ASSIGNMENT:
Your output should be the lines below from the one with "fundamental para garantir" through the one with "O último dia do ano não", copied exactly, pictures excluded.

*** INPUT DATA ***

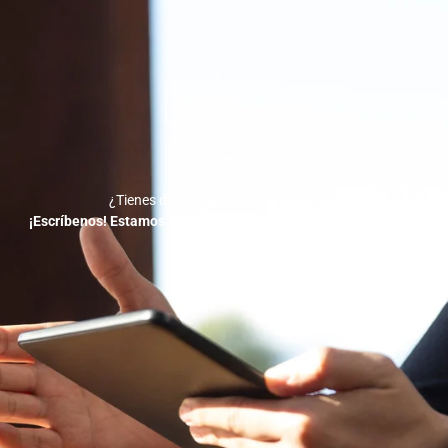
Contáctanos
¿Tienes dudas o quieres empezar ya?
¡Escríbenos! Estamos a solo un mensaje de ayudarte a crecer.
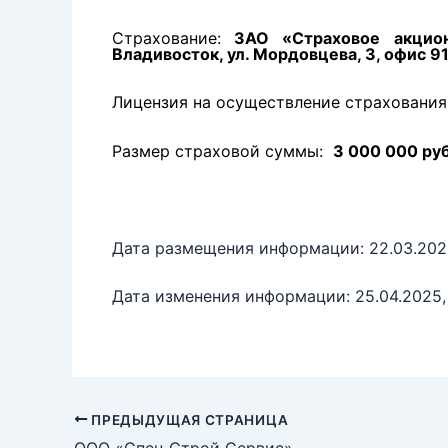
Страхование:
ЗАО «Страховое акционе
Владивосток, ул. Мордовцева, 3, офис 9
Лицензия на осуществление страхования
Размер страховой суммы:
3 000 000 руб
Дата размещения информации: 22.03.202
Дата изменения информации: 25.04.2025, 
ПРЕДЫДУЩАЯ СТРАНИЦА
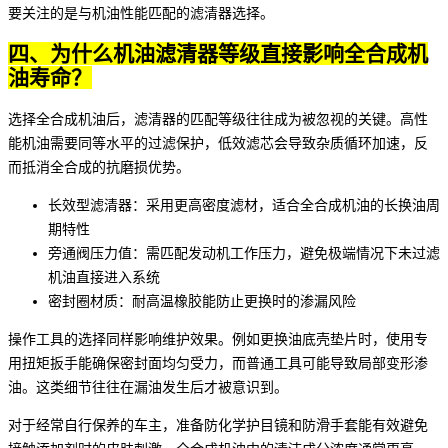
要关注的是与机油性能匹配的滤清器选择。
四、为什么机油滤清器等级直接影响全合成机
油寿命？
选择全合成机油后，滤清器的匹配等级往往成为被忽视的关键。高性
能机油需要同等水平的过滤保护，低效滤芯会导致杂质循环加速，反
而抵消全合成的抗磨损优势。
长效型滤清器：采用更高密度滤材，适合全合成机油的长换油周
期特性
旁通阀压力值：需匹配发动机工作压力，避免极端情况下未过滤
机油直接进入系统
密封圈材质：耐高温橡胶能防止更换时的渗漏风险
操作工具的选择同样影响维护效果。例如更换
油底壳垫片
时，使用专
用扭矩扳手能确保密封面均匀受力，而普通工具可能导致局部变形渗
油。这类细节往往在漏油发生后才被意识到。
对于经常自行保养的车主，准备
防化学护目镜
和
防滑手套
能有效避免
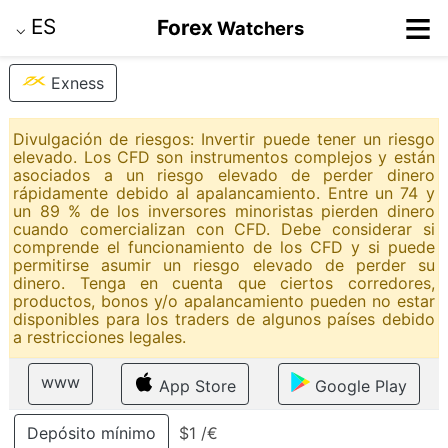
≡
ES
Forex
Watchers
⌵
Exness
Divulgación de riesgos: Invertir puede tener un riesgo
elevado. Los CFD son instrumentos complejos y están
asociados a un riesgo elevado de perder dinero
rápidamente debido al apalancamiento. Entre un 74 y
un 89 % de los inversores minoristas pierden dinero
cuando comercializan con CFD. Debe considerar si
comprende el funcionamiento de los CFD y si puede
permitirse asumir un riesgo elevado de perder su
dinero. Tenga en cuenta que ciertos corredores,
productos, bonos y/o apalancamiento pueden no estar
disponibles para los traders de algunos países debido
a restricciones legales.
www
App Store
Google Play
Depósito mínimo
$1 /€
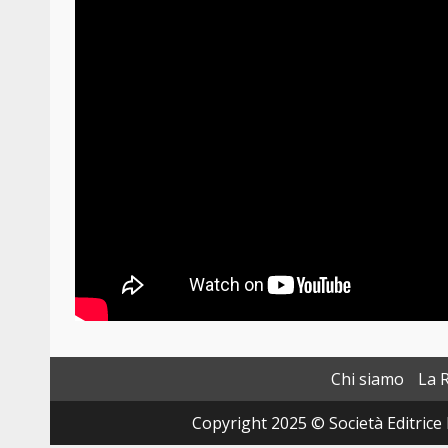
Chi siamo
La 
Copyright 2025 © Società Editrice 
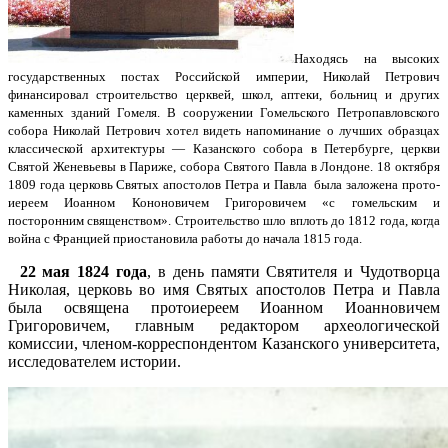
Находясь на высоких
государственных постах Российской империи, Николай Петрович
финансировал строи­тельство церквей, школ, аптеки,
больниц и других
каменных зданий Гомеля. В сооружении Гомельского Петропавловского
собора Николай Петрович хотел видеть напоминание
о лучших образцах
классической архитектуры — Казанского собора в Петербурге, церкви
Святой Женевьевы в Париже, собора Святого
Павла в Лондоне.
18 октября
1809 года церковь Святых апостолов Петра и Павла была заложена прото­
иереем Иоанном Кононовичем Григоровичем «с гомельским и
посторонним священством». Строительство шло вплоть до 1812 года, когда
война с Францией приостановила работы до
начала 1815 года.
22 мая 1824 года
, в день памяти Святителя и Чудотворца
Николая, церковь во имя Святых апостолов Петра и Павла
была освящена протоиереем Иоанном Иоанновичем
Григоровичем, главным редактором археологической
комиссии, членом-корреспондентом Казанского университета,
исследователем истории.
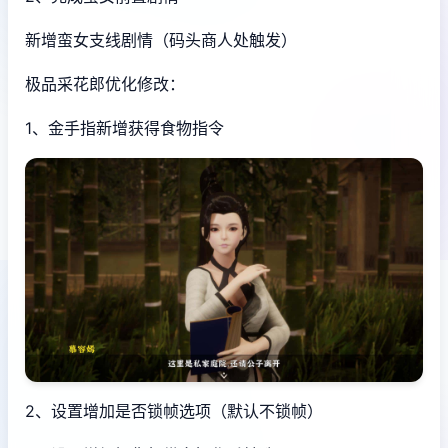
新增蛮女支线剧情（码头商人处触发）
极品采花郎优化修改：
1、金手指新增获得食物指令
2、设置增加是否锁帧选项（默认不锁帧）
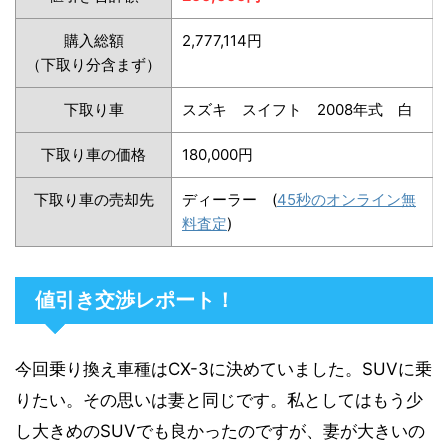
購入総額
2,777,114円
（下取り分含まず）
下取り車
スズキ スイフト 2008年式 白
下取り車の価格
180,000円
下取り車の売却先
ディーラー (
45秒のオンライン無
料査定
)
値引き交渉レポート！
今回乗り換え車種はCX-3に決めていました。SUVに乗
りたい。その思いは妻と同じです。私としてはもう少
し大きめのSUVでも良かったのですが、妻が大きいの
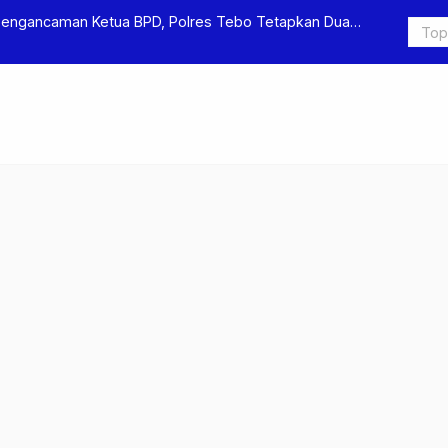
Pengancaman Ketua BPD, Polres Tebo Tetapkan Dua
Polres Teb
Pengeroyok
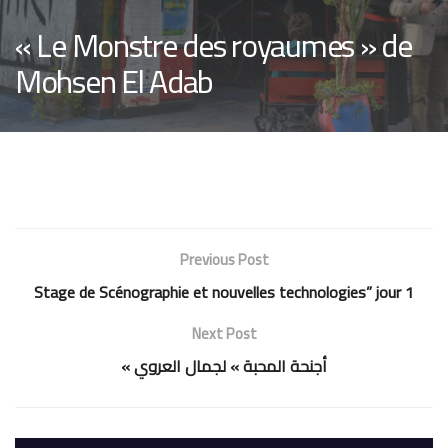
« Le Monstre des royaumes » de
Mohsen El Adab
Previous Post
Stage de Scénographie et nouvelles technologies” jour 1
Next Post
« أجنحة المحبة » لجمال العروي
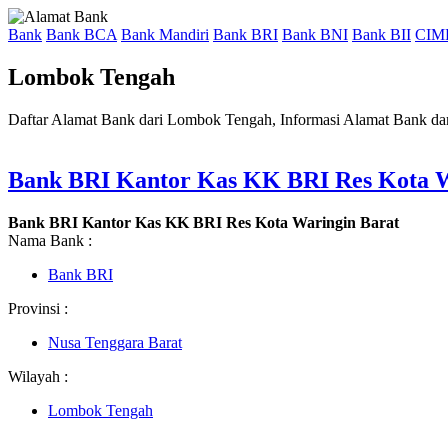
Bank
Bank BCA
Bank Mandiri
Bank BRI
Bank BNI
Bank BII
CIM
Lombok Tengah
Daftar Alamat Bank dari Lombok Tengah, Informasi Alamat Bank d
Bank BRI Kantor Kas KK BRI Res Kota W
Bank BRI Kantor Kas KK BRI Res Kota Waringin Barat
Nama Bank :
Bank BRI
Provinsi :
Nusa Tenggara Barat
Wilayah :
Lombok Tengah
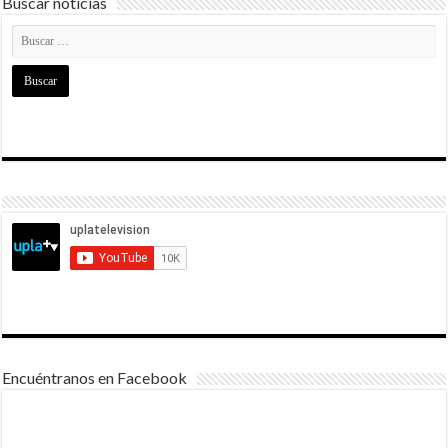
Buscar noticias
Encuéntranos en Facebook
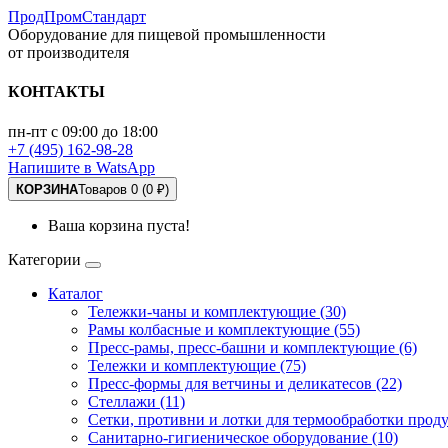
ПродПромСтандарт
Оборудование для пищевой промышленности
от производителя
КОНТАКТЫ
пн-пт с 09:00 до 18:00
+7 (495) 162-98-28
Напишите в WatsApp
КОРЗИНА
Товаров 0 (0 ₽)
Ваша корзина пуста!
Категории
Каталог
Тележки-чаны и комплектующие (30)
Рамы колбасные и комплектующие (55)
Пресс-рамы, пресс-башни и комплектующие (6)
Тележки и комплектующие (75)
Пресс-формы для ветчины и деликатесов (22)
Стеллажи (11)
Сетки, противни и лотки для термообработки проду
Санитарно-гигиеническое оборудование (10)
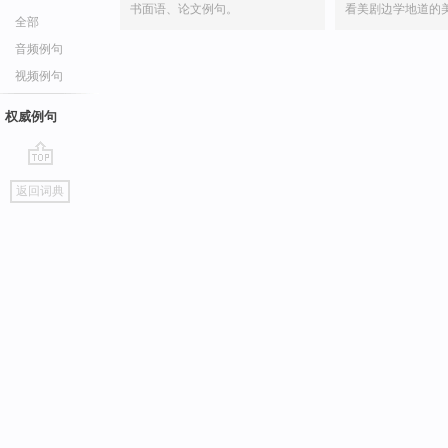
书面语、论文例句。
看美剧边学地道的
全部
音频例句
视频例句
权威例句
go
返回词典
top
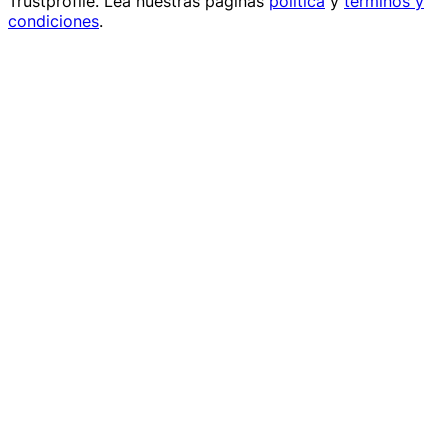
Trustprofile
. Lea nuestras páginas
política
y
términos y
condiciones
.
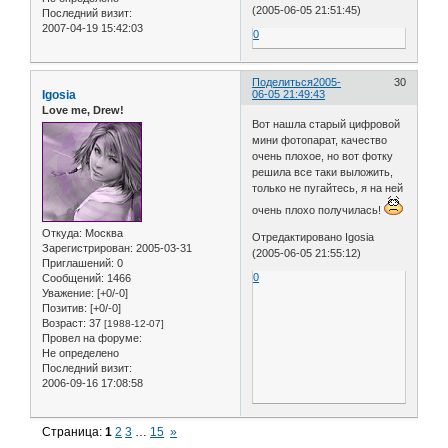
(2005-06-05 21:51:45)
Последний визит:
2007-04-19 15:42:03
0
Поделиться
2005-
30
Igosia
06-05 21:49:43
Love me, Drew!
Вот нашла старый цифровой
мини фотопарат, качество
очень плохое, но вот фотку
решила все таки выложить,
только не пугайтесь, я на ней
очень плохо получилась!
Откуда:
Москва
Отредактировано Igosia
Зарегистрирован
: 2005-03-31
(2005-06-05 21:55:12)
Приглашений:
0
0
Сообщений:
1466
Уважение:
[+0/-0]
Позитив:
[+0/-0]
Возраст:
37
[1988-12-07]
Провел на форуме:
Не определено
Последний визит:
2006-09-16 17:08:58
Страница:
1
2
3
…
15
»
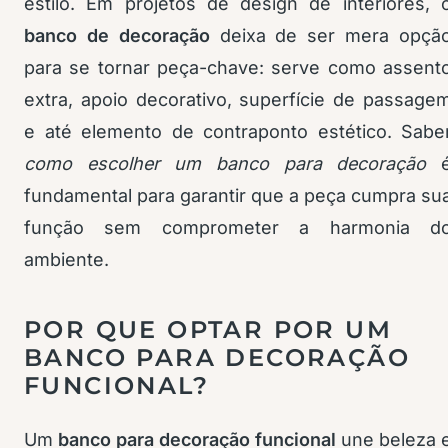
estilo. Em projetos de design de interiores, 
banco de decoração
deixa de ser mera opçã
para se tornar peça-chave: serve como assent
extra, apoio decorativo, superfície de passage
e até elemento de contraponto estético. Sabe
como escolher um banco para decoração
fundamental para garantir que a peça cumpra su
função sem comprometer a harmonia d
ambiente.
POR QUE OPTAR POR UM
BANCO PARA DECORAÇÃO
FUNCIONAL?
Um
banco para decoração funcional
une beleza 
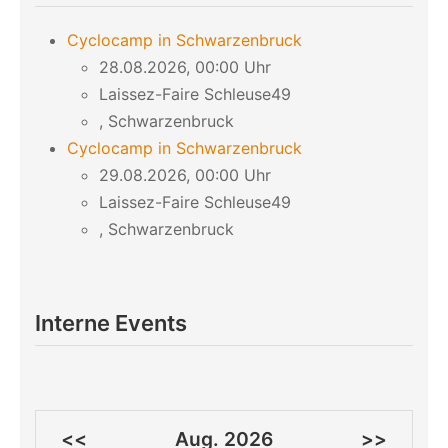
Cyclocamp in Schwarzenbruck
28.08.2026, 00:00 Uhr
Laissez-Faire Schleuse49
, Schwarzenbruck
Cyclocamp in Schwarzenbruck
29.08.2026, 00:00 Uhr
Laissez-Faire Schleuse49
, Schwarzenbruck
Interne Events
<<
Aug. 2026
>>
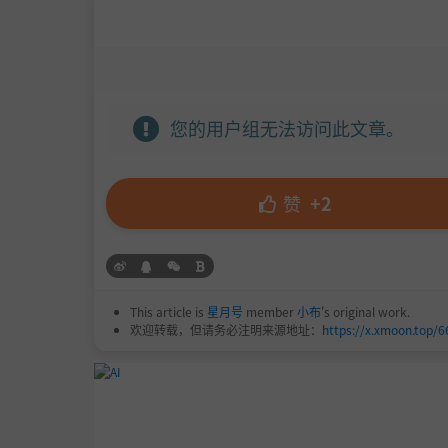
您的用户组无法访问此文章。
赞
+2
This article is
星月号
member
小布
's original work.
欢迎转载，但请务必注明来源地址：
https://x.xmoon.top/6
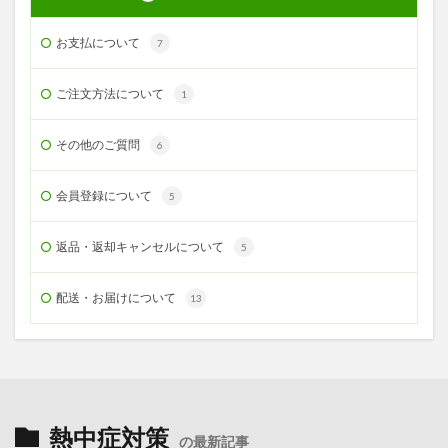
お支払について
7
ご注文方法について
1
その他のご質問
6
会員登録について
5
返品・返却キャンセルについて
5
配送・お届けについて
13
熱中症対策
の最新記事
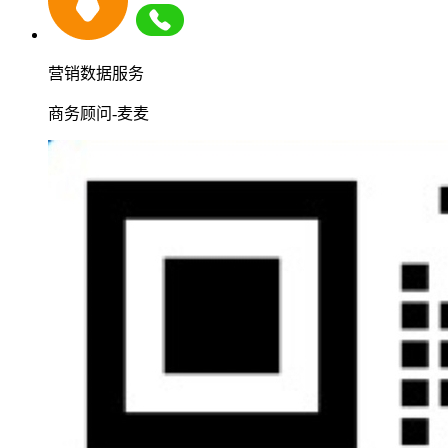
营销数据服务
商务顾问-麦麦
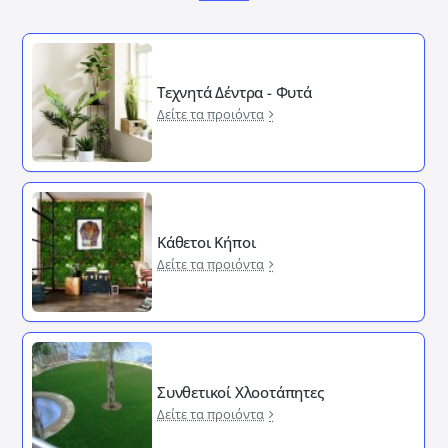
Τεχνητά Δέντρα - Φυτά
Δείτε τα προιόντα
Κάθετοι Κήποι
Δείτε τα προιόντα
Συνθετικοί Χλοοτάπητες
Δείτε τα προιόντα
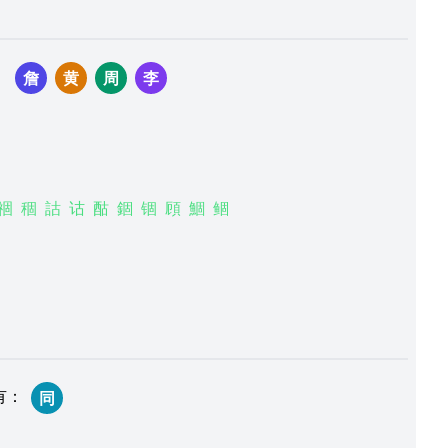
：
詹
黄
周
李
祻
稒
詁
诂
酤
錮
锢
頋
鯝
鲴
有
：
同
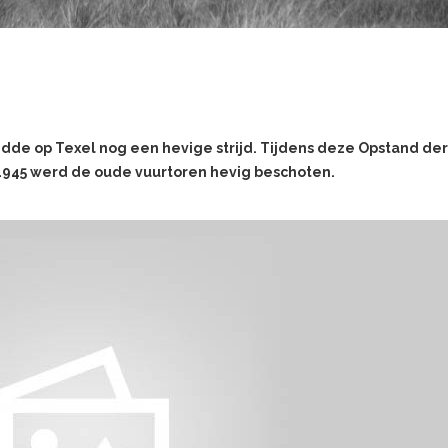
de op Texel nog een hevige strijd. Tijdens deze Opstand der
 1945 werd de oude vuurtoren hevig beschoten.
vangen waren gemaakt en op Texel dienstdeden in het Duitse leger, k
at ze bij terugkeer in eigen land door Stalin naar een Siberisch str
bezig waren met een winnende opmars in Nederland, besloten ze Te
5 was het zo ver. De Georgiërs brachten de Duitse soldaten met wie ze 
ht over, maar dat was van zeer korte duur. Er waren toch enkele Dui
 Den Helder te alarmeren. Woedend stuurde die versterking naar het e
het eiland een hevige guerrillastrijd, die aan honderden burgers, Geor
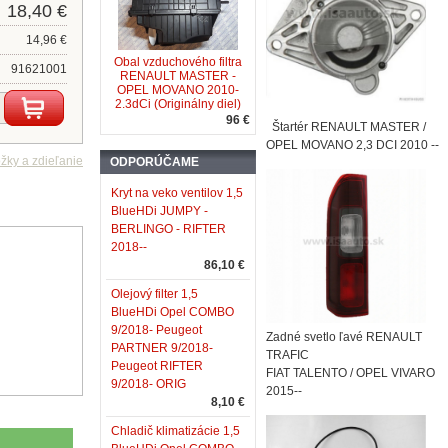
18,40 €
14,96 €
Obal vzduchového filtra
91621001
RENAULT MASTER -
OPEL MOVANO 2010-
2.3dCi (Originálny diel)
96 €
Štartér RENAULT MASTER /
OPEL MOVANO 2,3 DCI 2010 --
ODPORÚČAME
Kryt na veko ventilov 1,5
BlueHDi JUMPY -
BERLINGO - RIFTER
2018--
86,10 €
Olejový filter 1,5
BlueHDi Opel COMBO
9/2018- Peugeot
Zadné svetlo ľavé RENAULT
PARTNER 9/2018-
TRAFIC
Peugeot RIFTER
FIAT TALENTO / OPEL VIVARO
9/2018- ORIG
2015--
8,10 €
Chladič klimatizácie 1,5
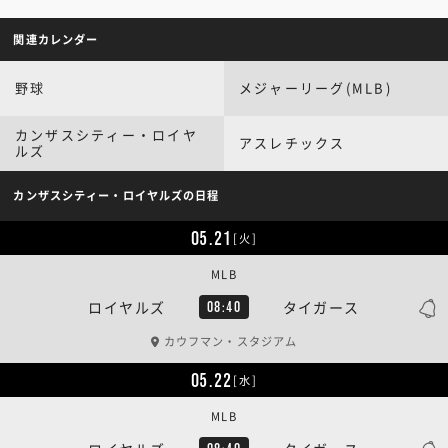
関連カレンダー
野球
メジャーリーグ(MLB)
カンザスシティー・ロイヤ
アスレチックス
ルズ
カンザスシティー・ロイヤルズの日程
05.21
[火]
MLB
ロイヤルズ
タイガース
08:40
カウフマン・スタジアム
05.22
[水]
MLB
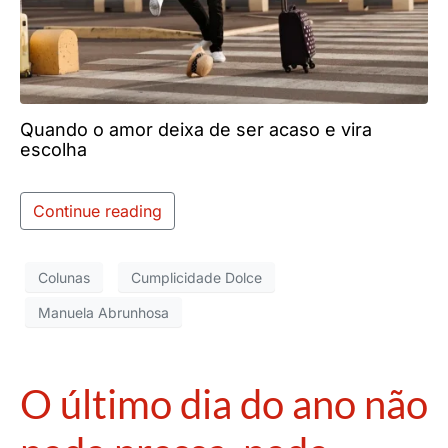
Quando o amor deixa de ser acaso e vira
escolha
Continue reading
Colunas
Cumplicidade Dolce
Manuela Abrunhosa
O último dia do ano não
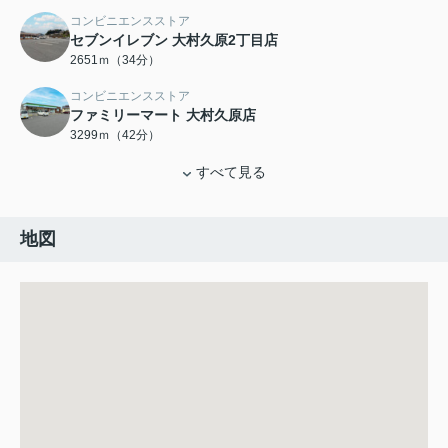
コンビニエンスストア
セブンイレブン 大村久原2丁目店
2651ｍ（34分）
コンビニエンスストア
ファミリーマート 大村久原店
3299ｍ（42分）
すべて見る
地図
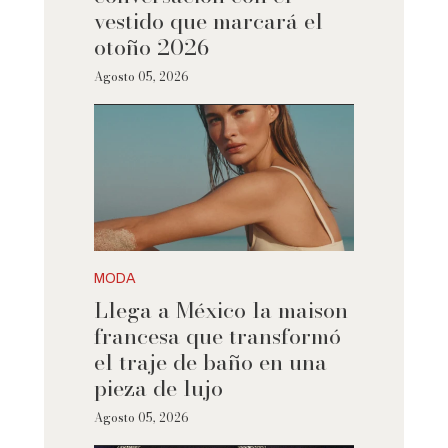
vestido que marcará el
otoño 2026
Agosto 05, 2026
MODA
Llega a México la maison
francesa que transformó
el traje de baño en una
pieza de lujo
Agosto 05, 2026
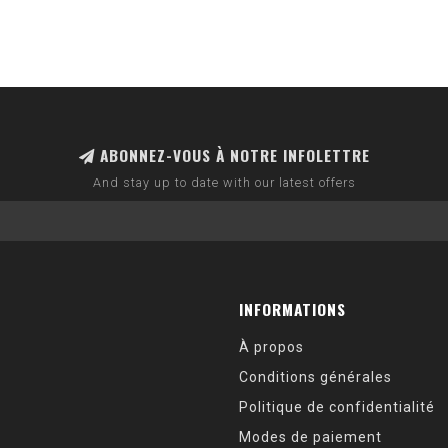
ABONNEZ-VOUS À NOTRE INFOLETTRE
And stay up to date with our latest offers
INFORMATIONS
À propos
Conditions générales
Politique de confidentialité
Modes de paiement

***

EXPECTED OUTPUT:
fundamental para garantir que a peça cumpra su
função sem comprometer a harmonia d
ambiente.
POR QUE OPTAR POR UM
BANCO PARA DECORAÇÃO
FUNCIONAL?
Um
banco para decoração funcional
une beleza 
Cyclocamp in Schwarzenbruck
28.08.2026, 00:00 Uhr
Laissez-Faire Schleuse49
, Schwarzenbruck
Cyclocamp in Schwarzenbruck
29.08.2026, 00:00 Uhr
Laissez-Faire Schleuse49
, Schwarzenbruck
Interne Events
<<
Aug. 2026
>>
您的用户组无法访问此文章。
赞
+2
This article is
星月号
member
小布
's original work.
欢迎转载，但请务必注明来源地址：
https://x.xmoon.top/6
お支払について
7
ご注文方法について
1
その他のご質問
6
会員登録について
5
返品・返却キャンセルについて
5
配送・お届けについて
13
熱中症対策
の最新記事
营销数据服务
商务顾问-麦麦
Τεχνητά Δέντρα - Φυτά
Δείτε τα προιόντα
Κάθετοι Κήποι
Δείτε τα προιόντα
Συνθετικοί Χλοοτάπητες
Δείτε τα προιόντα
：
詹
黄
周
李
祻
稒
詁
诂
酤
錮
锢
頋
鯝
鲴
有
：
同
de op Texel nog een hevige strijd. Tijdens deze Opstand der
 1945 werd de oude vuurtoren hevig beschoten.
vangen waren gemaakt en op Texel dienstdeden in het Duitse leger, k
at ze bij terugkeer in eigen land door Stalin naar een Siberisch str
bezig waren met een winnende opmars in Nederland, besloten ze Te
5 was het zo ver. De Georgiërs brachten de Duitse soldaten met wie ze 
ht over, maar dat was van zeer korte duur. Er waren toch enkele Dui
 Den Helder te alarmeren. Woedend stuurde die versterking naar het e
het eiland een hevige guerrillastrijd, die aan honderden burgers, Geor
18,40 €
14,96 €
Obal vzduchového filtra
91621001
RENAULT MASTER -
OPEL MOVANO 2010-
2.3dCi (Originálny diel)
96 €
Štartér RENAULT MASTER /
OPEL MOVANO 2,3 DCI 2010 --
ODPORÚČAME
Kryt na veko ventilov 1,5
BlueHDi JUMPY -
BERLINGO - RIFTER
2018--
86,10 €
Olejový filter 1,5
BlueHDi Opel COMBO
9/2018- Peugeot
Zadné svetlo ľavé RENAULT
PARTNER 9/2018-
TRAFIC
Peugeot RIFTER
FIAT TALENTO / OPEL VIVARO
9/2018- ORIG
2015--
8,10 €
Chladič klimatizácie 1,5
関連カレンダー
野球
メジャーリーグ(MLB)
カンザスシティー・ロイヤ
アスレチックス
ルズ
カンザスシティー・ロイヤルズの日程
05.21
[火]
MLB
ロイヤルズ
タイガース
08:40
カウフマン・スタジアム
05.22
[水]
MLB
Quando o amor deixa de ser acaso e vira
escolha
Continue reading
Colunas
Cumplicidade Dolce
Manuela Abrunhosa
O último dia do ano não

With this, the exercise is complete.